Hollerich afirmou que “quando o ensinamento da Igreja foi feito, o termo homossexualidade nem existia. Homossexualidade é uma palavra nova; mesmo na época de São Paulo as pessoas não faziam ideia de que poderia haver homens e mulheres atraídos pelo mesmo sexo”. “Como você pode condenar pessoas que não podem amar senão pessoas do seu mesmo sexo? Para alguns deles é possível ser casto, mas chamar outros à castidade é como falar egípcio para eles”, sublinhou o cardeal.

“Se dissermos que tudo o que eles (os homossexuais) fazem é intrinsecamente errado, equivale a dizer que a vida deles não tem valor. Muitos jovens vieram a mim e falaram comigo como quem fala com um pai sobre serem homossexuais… E o que um pai faz? Ele os joga fora ou os abraça incondicionalmente?”.

“Os homossexuais devem se sentir bem-vindos em nossa casa. Caso contrário, eles irão embora. O papa disse algo crucial sobre este tema. Eu o parafraseio: certamente, a homossexualidade é um pecado – como todo sexo fora do casamento é um pecado”.

Hollerich também acredita que o ensinamento sobre a homossexualidade no Catecismo da Igreja Católica, promulgado por João Paulo II em 1992, deve ser modificado.

“Acho a parte (do catecismo) que chama a homossexualidade “intrinsecamente desordenada” um pouco dúbia. Ainda assim, temos que acolher todas as pessoas e fazê-las sentir o amor de Deus. Se eles o sentirem, tenho certeza de que algo mudará em seus corações”, afirmou.

Por ser jesuíta e por sua posição proeminente no Vaticano, Hollerich é visto como um possível sucessor de Francisco, mas, suas posições favoráveis a mudanças doutrinais na Igreja têm encontrado resistências por parte de fiéis, bispos e cardeais da Igreja Católica.

Em um manuscrito publicado postumamente, o cardeal australiano George Pell acusou Hollerich de ser “herético” e que deveria ser corrigido. Pell faleceu em janeiro deste ano, após um procedimento cirúrgico que ele desejou realizar em Roma, e não na Austrália, por acreditar que um conclave era iminente.
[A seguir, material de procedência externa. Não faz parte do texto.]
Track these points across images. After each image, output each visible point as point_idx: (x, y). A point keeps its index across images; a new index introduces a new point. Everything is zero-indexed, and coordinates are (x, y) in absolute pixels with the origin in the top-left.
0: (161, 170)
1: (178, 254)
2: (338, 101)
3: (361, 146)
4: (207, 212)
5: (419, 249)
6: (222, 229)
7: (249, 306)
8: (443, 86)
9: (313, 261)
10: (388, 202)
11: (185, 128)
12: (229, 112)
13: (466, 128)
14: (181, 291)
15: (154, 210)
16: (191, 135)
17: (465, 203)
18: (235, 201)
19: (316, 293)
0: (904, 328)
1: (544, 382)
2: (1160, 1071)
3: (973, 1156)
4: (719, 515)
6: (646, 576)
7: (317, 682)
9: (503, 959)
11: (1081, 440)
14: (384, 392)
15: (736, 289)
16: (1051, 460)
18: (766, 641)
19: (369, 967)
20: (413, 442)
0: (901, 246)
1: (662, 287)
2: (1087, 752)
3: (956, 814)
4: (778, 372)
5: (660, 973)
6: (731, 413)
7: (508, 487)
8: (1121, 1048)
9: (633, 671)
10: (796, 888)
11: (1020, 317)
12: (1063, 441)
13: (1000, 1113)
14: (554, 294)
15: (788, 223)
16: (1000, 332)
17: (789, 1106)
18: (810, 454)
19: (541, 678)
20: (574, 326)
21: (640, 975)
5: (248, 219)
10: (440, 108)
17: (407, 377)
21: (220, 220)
Seu manuscrito circulou entre os cardeais sob o pseudônimo “Demos”. Pell também qualificou o pontificado de Francisco como “catastrófico” e que o futuro papa deveria revisar temas promovidos no presente pontificado.

Um dos críticos de posições como as do cardeal Hollerich é o alemão Ludwig Müller, ex-Prefeito para a Doutrina da Fé, demitido por Francisco em 2017. Müller tem defendido a manutenção dos ensinamentos sobre o casamento e a homossexualidade, chegando a criticar o Papa Francisco ao afirmar que este permitia a “confusão” entre os católicos e que deveria “corrigir” ou “sancionar” bispos que promovem posicionamentos contrários à doutrina, em concreto, os participantes do Caminho Sinodal Alemão.

Entretanto, para o Cardeal Hollerich, a confusão não parece ser um problema. Com efeito, nesta entrevista, ele fez uma comparação: “o Pentecostes parecia uma grande confusão; as pessoas até pensaram que os apóstolos estavam bêbados! Foi só depois que a harmonia foi estabelecida. O Espírito Santo às vezes gera grande confusão para trazer nova harmonia”.